The resources for how to revitalize, reinvigorate, redevelop, re-imagine, and re-create the local congregation are plentiful. We can read books and magazine articles on the subject, peruse any number of Web sites, hire a coach or consultant, take a class or a seminar, or participate in online conversations. Starting points include traits of successful congregations, stories of turnaround congregations, studies of mission-based congregations, programs for evangelism or spiritual growth or radical welcome or transforming worship, and on and on and on. I studied them all.
When I began my ministry I felt as if I had cheerleaders beside me—all the authors of these materials, all the faculty who conferred upon me my newly minted seminary degree, all those who had supported me through search and call, and all 15 members of the little congregation that I had agreed to pastor. Each of these voices cheered as I set out to be a turnaround pastor for Bethany Christian United Parish, a United Church of Christ congregation in Worcester, Massachusetts. “You can do it,” they chanted. “You can make it to the finish line.”
We did make it to a finish line, but one that was quite different from what my studies had described. Along the way, I learned that success is not measured by having enough income, or enough people, or enough space, or enough of anything. I learned that our goal is not a place, a time, or even a mission. Success does not come from looking at a line ahead of you but from the way you run the race. We had a successful journey. Our walk on God’s path was about facing loss, finding healing, and learning to let go. Bethany Christian United decided to step out on God’s path. In doing that, we risked all that we had and all that we were. In taking the risk we found death and, ultimately, resurrection.
In the 1970s, Bethany was a vibrant, large congregation still full of the excitement created by the merger of four congregations, the competition of three youth programs, the thrill of overcrowded worship, and the challenge of combining three denominations’ liturgical styles. Thirty years later, the dilapidated sanctuary felt empty even when all of the 45 remaining members were present.
But although the building was crumbling, the people were not. They were determined to do more than wait for the last dollar of their endowment to be spent and the last member to be buried. The church building was sold and a turnaround pastor was hired—that’s me. After my arrival, all of our processes of decision-making were streamlined and our outreach to the local community was finetuned. We adopted a local mission, created a new and innovative worship service, and told our friends what we were doing. We had a table at almost every event in Worcester, put ads in community publications, and hung flyers in local businesses.
All of that was simply not enough. We had visitors almost every week, but few returned. Forty-five members voted to leave behind the church building the congregation had occupied for several decades, but only 15 arrived at the storefront where we had agreed to come together again to worship. Newcomers raised our average attendance to 25, but that was not enough—not enough energy to organize the additional worship service, not enough money to reduce our stress, and not enough people to sustain the hope that we could turn ourselves around.
Still, the congregation was not willing to give up. Perhaps we could merge again, they suggested, join with another church to create something new. Sadly, it was this notion of creating something new that stalled merger discussions. We talked to five different congregations before we found one that was willing to imagine—initially, anyway—a different kind of church. After months of discussion, however, they were not able to envision letting go of things “the way they are.” We voted against merger and began the conversation about how to close.

----------------

» **To do**
A. Pull from the records every line from the one containing "FASHION WEEK" down to the one containing "VELADAS DE LITERATURA", both included, and leave out any picture lines.
B. Write what comes next in the account of the Bethany congregation, picking up after its final sentence.
The records are unrelated to the account of the Bethany congregation.

----------------

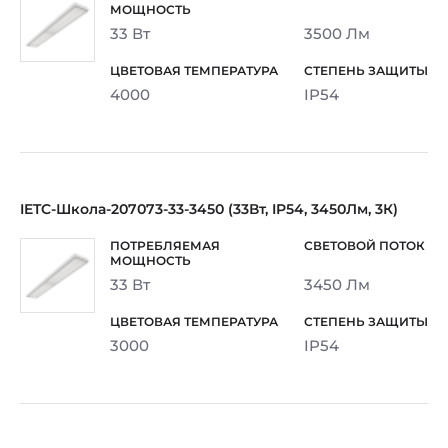
33 Вт
3500 Лм
4000
IP54
IETC-Школа-207073-33-3450 (33Вт, IP54, 3450Лм, 3К)
33 Вт
3450 Лм
3000
IP54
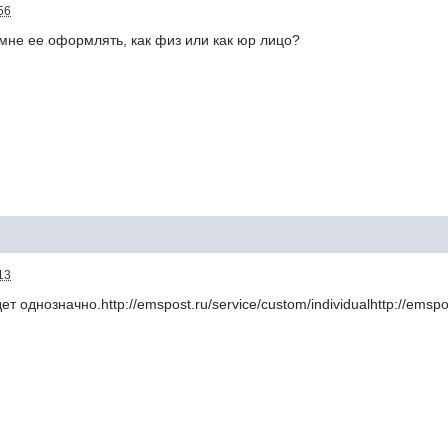
56
 мне ее оформлять, как физ или как юр лицо?
13
 однозначно.http://emspost.ru/service/custom/individualhttp://emspo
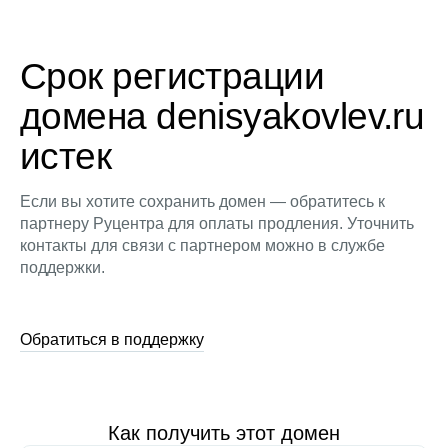
Срок регистрации
домена denisyakovlev.ru
истек
Если вы хотите сохранить домен — обратитесь к
партнеру Руцентра для оплаты продления. Уточнить
контакты для связи с партнером можно в службе
поддержки.
Обратиться в поддержку
Как получить этот домен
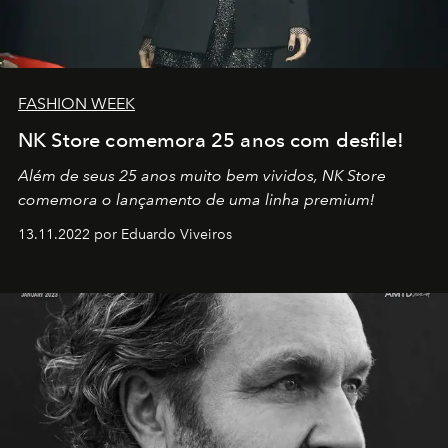
FASHION WEEK
NK Store comemora 25 anos com desfile!
Além de seus 25 anos muito bem vividos, NK Store
comemora o lançamento de uma linha premium!
13.11.2022 por Eduardo Viveiros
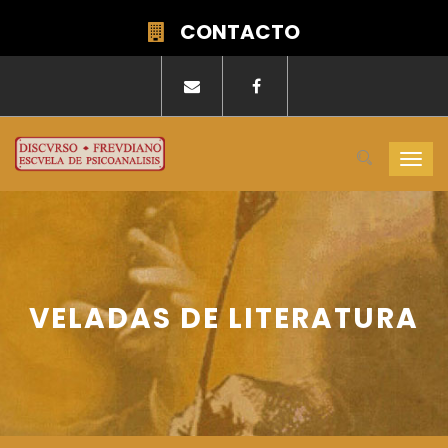
CONTACTO
Togg
navi
VELADAS DE LITERATURA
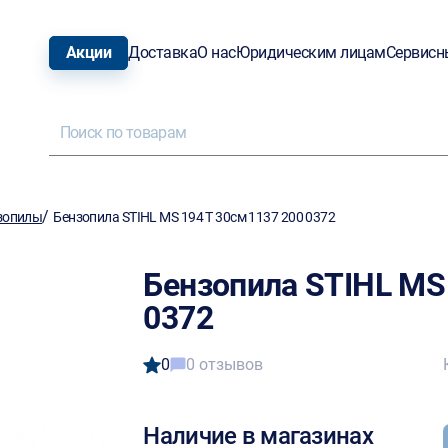
Акции
Доставка
О нас
Юридическим лицам
Сервисн
/
зопилы
Бензопила STIHL MS 194 T 30см 1137 200 0372
Бензопила STIHL MS 
0372
0
0 отзывов
Наличие в магазинах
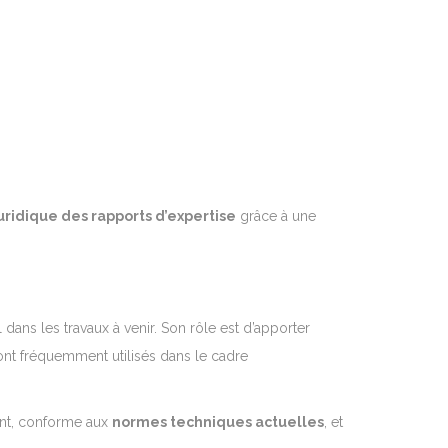
 juridique des rapports d’expertise
grâce à une
dans les travaux à venir. Son rôle est d’apporter
sont fréquemment utilisés dans le cadre
rent, conforme aux
normes techniques actuelles
, et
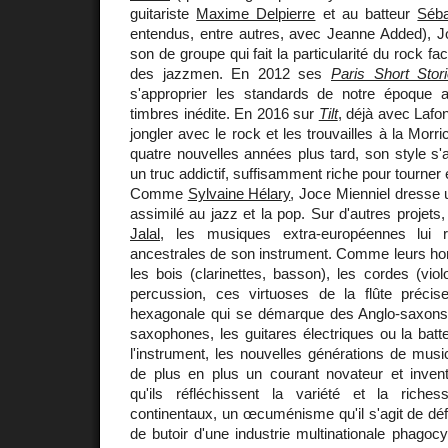
guitariste
Maxime Delpierre
et au batteur
Séba
entendus, entre autres, avec Jeanne Added), Jo
son de groupe qui fait la particularité du rock fa
des jazzmen. En 2012 ses
Paris Short Stor
s'approprier les standards de notre époque a
timbres inédite. En 2016 sur
Tilt
, déjà avec Lafont
jongler avec le rock et les trouvailles à la Morri
quatre nouvelles années plus tard, son style s'a
un truc addictif, suffisamment riche pour tourner 
Comme
Sylvaine Hélary
, Joce Mienniel dresse 
assimilé au jazz et la pop. Sur d'autres proje
Jalal
, les musiques extra-européennes lui ra
ancestrales de son instrument. Comme leurs hom
les bois (clarinettes, basson), les cordes (viol
percussion, ces virtuoses de la flûte précise
hexagonale qui se démarque des Anglo-saxons
saxophones, les guitares électriques ou la batte
l'instrument, les nouvelles générations de music
de plus en plus un courant novateur et inventi
qu'ils réfléchissent la variété et la ric
continentaux, un œcuménisme qu'il s'agit de dé
de butoir d'une industrie multinationale phagocy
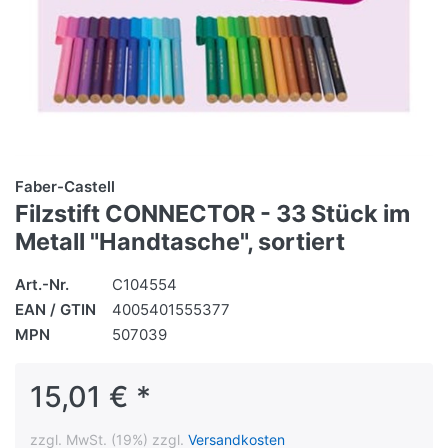
Faber-Castell
Filzstift CONNECTOR - 33 Stück im
Metall "Handtasche", sortiert
Art.-Nr.
C104554
EAN / GTIN
4005401555377
MPN
507039
15,01 € *
zzgl. MwSt. (19%) zzgl.
Versandkosten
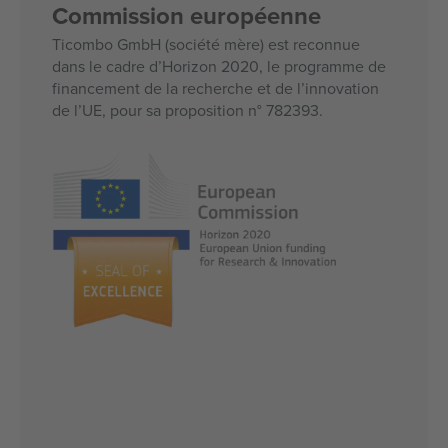
Commission européenne
Ticombo GmbH (société mère) est reconnue
dans le cadre d’Horizon 2020, le programme de
financement de la recherche et de l’innovation
de l’UE, pour sa proposition n° 782393.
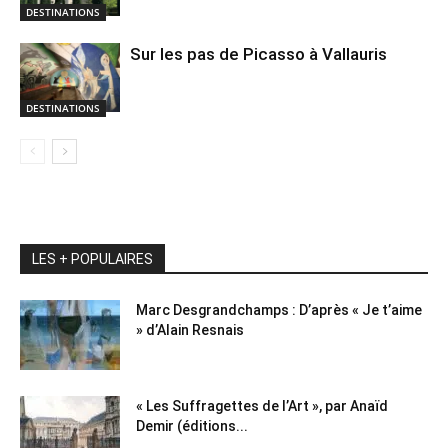
DESTINATIONS
Sur les pas de Picasso à Vallauris
DESTINATIONS
LES + POPULAIRES
Marc Desgrandchamps : D’après « Je t’aime
» d’Alain Resnais
« Les Suffragettes de l’Art », par Anaïd
Demir (éditions...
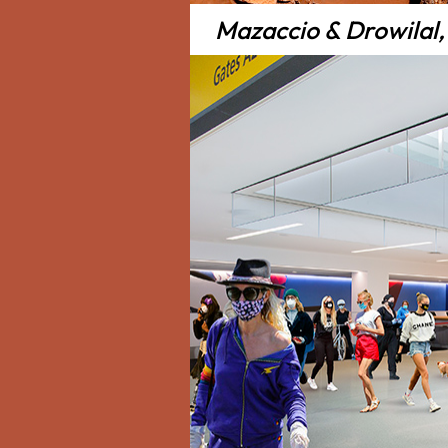
Mazaccio & Drowilal,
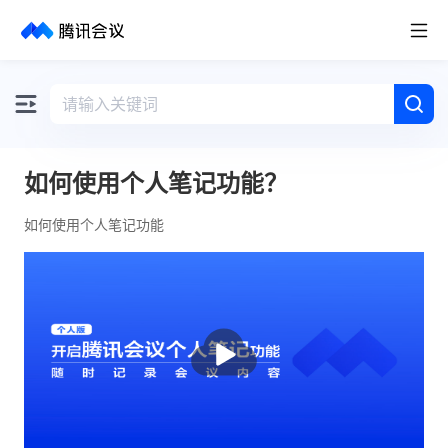
取消
历史搜索
如何使用个人笔记功能？
如何使用个人笔记功能
播
放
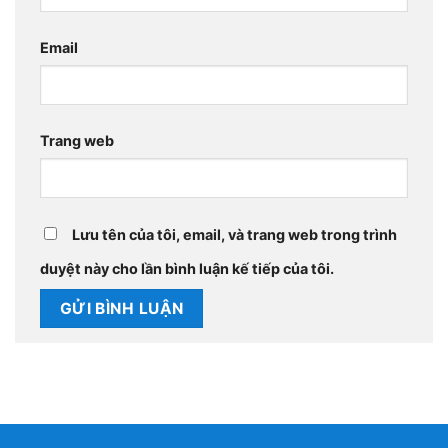
Email
Trang web
Lưu tên của tôi, email, và trang web trong trình
duyệt này cho lần bình luận kế tiếp của tôi.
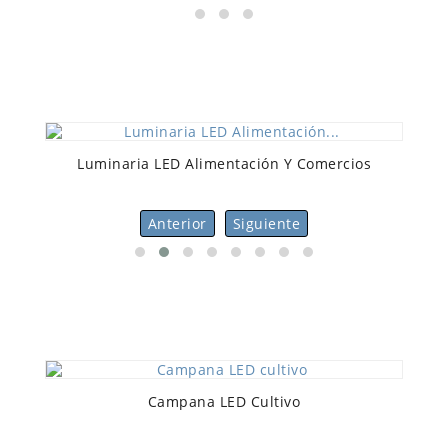
Luminaria LED Alimentación Y Comercios
Anterior
Siguiente
Campana LED Cultivo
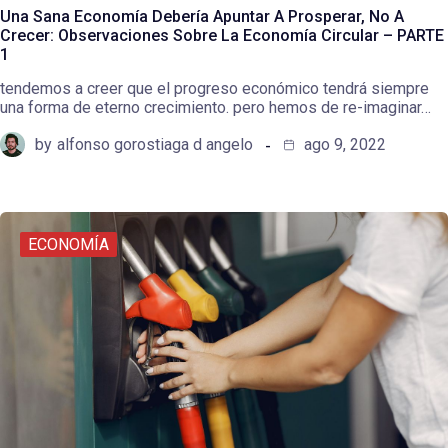
Una Sana Economía Debería Apuntar A Prosperar, No A
Crecer: Observaciones Sobre La Economía Circular – PARTE
1
tendemos a creer que el progreso económico tendrá siempre
una forma de eterno crecimiento. pero hemos de re-imaginar…
by
alfonso gorostiaga d angelo
ago 9, 2022
ECONOMÍA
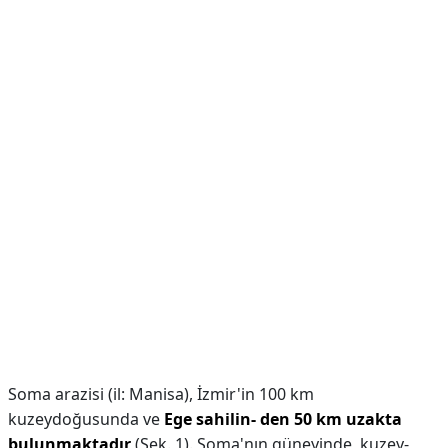
Soma arazisi (il: Manisa), İzmir'in 100 km
kuzeydoğusunda ve
Ege sahilin- den 50 km uzakta
bulunmaktadır
(Şek. 1). Soma'nın güneyinde, kuzey-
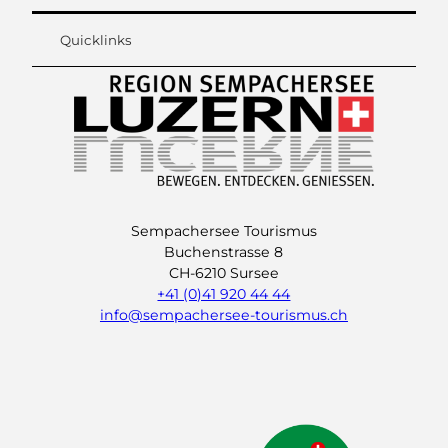
Quicklinks
Sempachersee Tourismus
Buchenstrasse 8
CH-6210 Sursee
+41 (0)41 920 44 44
info@sempachersee-tourismus.ch
L
I
Y
i
n
o
n
s
u
k
t
t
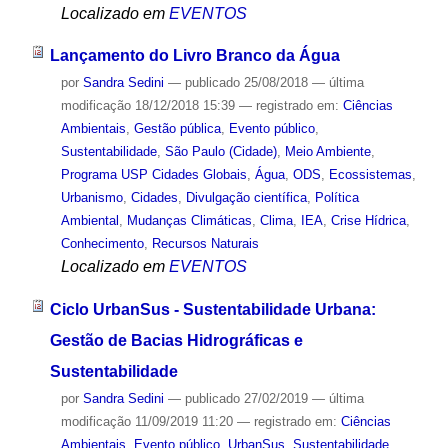
Localizado em
EVENTOS
Lançamento do Livro Branco da Água
por
Sandra Sedini
—
publicado
25/08/2018
—
última
modificação
18/12/2018 15:39
— registrado em:
Ciências
Ambientais
,
Gestão pública
,
Evento público
,
Sustentabilidade
,
São Paulo (Cidade)
,
Meio Ambiente
,
Programa USP Cidades Globais
,
Água
,
ODS
,
Ecossistemas
,
Urbanismo
,
Cidades
,
Divulgação científica
,
Política
Ambiental
,
Mudanças Climáticas
,
Clima
,
IEA
,
Crise Hídrica
,
Conhecimento
,
Recursos Naturais
Localizado em
EVENTOS
Ciclo UrbanSus - Sustentabilidade Urbana:
Gestão de Bacias Hidrográficas e
Sustentabilidade
por
Sandra Sedini
—
publicado
27/02/2019
—
última
modificação
11/09/2019 11:20
— registrado em:
Ciências
Ambientais
,
Evento público
,
UrbanSus
,
Sustentabilidade
,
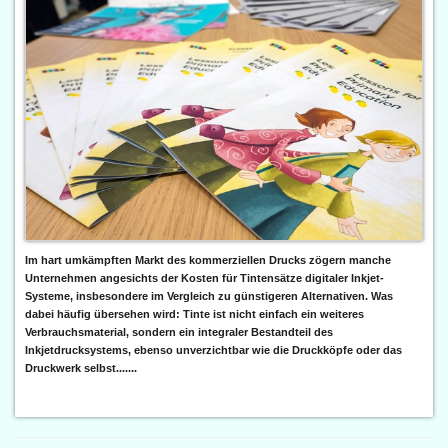
Im hart umkämpften Markt des kommerziellen Drucks zögern manche
Unternehmen angesichts der Kosten für Tintensätze digitaler Inkjet-
Systeme, insbesondere im Vergleich zu günstigeren Alternativen. Was
dabei häufig übersehen wird: Tinte ist nicht einfach ein weiteres
Verbrauchsmaterial, sondern ein integraler Bestandteil des
Inkjetdrucksystems, ebenso unverzichtbar wie die Druckköpfe oder das
Druckwerk selbst.......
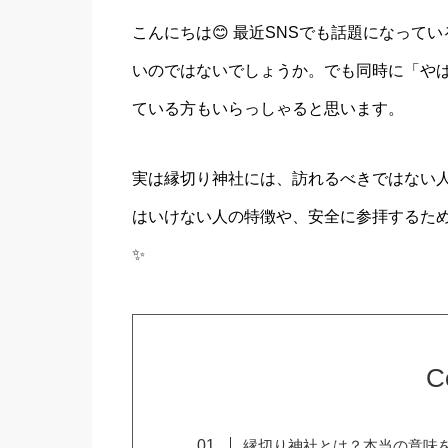
こんにちは😊 最近SNSでも話題になっ
いのではないでしょうか。でも同時に「や
ている方もいらっしゃると思います。
実は縁切り神社には、訪れるべきではない
はいけない人の特徴や、安全に参拝するた
✨
C
縁切り神社とは？本当の意味を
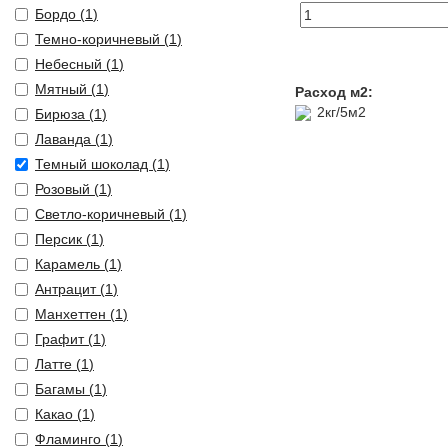
Бордо (
1
)
Темно-коричневый (
1
)
Небесный (
1
)
Мятный (
1
)
Расход м2:
2кг/5м2
Бирюза (
1
)
Лаванда (
1
)
Темный шоколад (
1
)
Розовый (
1
)
Светло-коричневый (
1
)
Персик (
1
)
Карамель (
1
)
Антрацит (
1
)
Манхеттен (
1
)
Графит (
1
)
Латте (
1
)
Багамы (
1
)
Какао (
1
)
Фламинго (
1
)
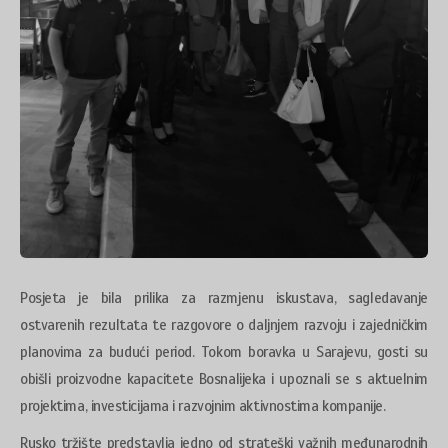
Posjeta je bila prilika za razmjenu iskustava, sagledavanje
ostvarenih rezultata te razgovore o daljnjem razvoju i zajedničkim
planovima za budući period. Tokom boravka u Sarajevu, gosti su
obišli proizvodne kapacitete Bosnalijeka i upoznali se s aktuelnim
projektima, investicijama i razvojnim aktivnostima kompanije.
Rusko tržište predstavlja jedno od strateški važnih međunarodnih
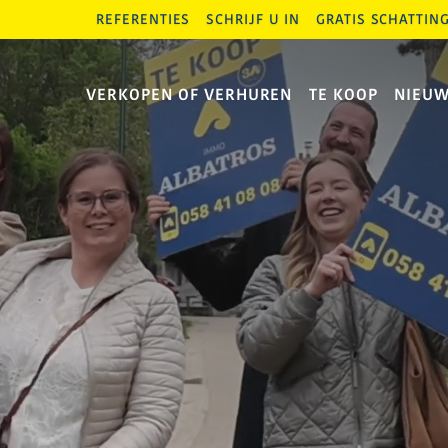
REFERENTIES
SCHRIJF U IN
GRATIS SCHATTIN
VERKOPEN OF VERHUREN
TE KOOP
NIEU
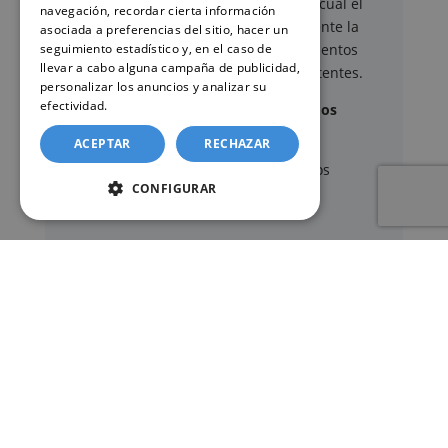
gestión administrativa
mediante el cual el
navegación, recordar cierta información
usuario puede delegar voluntariamente la
asociada a preferencias del sitio, hacer un
seguimiento estadístico y, en el caso de
tramitación de determinados documentos
llevar a cabo alguna campaña de publicidad,
oficiales ante los organismos competentes.
personalizar los anuncios y analizar su
efectividad.
Política de cookies
Documentos y trámites que podemos
gestionar
ACEPTAR
RECHAZAR
A través de nuestro servicio, podemos
CONFIGURAR
gestionar, entre otros:
Certificados y partidas de
nacimiento
,
matrimonio
y
defunción
Apostilla de La Haya
de documentos oficiales
Legalización
de certificados
Certificado de Últimas Voluntades
Certificado de contratos de seguros con
cobertura por fallecimiento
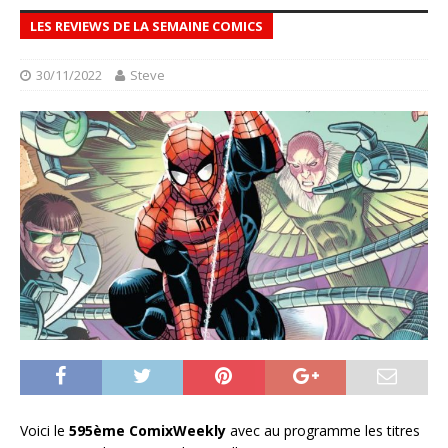
LES REVIEWS DE LA SEMAINE COMICS
30/11/2022
Steve
Voici le
595ème ComixWeekly
avec au programme les titres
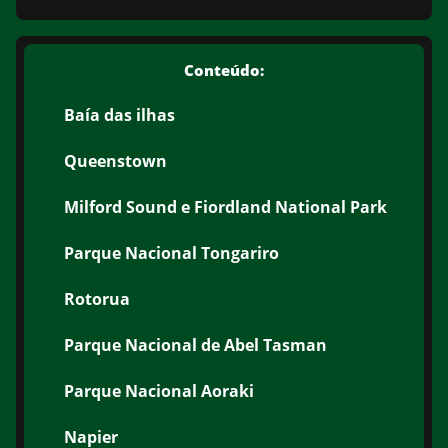
Conteúdo:
Baía das ilhas
Queenstown
Milford Sound e Fiordland National Park
Parque Nacional Tongariro
Rotorua
Parque Nacional de Abel Tasman
Parque Nacional Aoraki
Napier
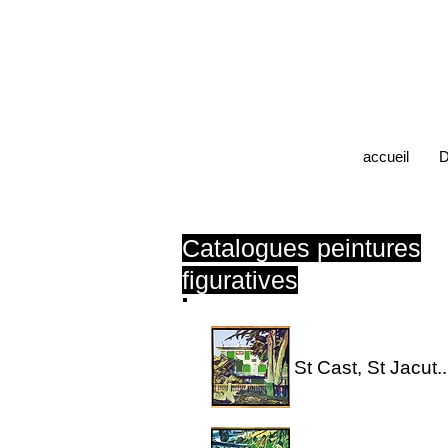
accueil
D
Catalogues peintures
figuratives
St Cast, St Jacut..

----------------

» **Response list**
A.
FASHION WEEK
NK Store comemora 25 anos com desfile!
Além de seus 25 anos muito bem vividos, NK Store
comemora o lançamento de uma linha premium!
13.11.2022 por Eduardo Viveiros
CONTACTO
Togg
navi
VELADAS DE LITERATURA

B.
A New Definition
Local churches adopt many metaphors to describe themselves. One is “people of God,” another is “refuge in the storm.” One congregation in our area thinks of themselves as “the new Jerusalem,” another as “the faithful remnant.” In each case, metaphor communicates worldview. But metaphors also risk miscommunicating the Christian message.
For Bethany, our metaphor was one found in many small congregations: “We are a family.” We take care of each other. Our relationships extend beyond Sunday morning. As “brothers and sisters” in Christ, we try, and sometimes succeed, in holding each other, especially in times of crisis. Churches that focus on their life as “family of God” can be healthy, but the metaphor creates some traps for congregations trying to change.
In the face of change, congregations easily pick up family-like dysfunctions: triangulating complaints, maintaining a false peace, and deferring decisions until the matriarch or patriarch has spoken. “Family” churches require a waiting period before new ideas are “adopted”; new members must wait for the matriarch and all the aunts to give the okay. The language and work of turnaround is about change, and change has a hard time finding a place in communities that use the family metaphor.
For Bethany, family language did not adequately explain the changes we had experienced. Why had members left? Where had we been in the face of some personal crisis? How could we deal with grudges and anger in the face of change? Family language does not speak to dwindling numbers and resources. Most of all, at a time when our community needed to take risks, the family metaphor said “don’t change.” Families are not risk-taking operations.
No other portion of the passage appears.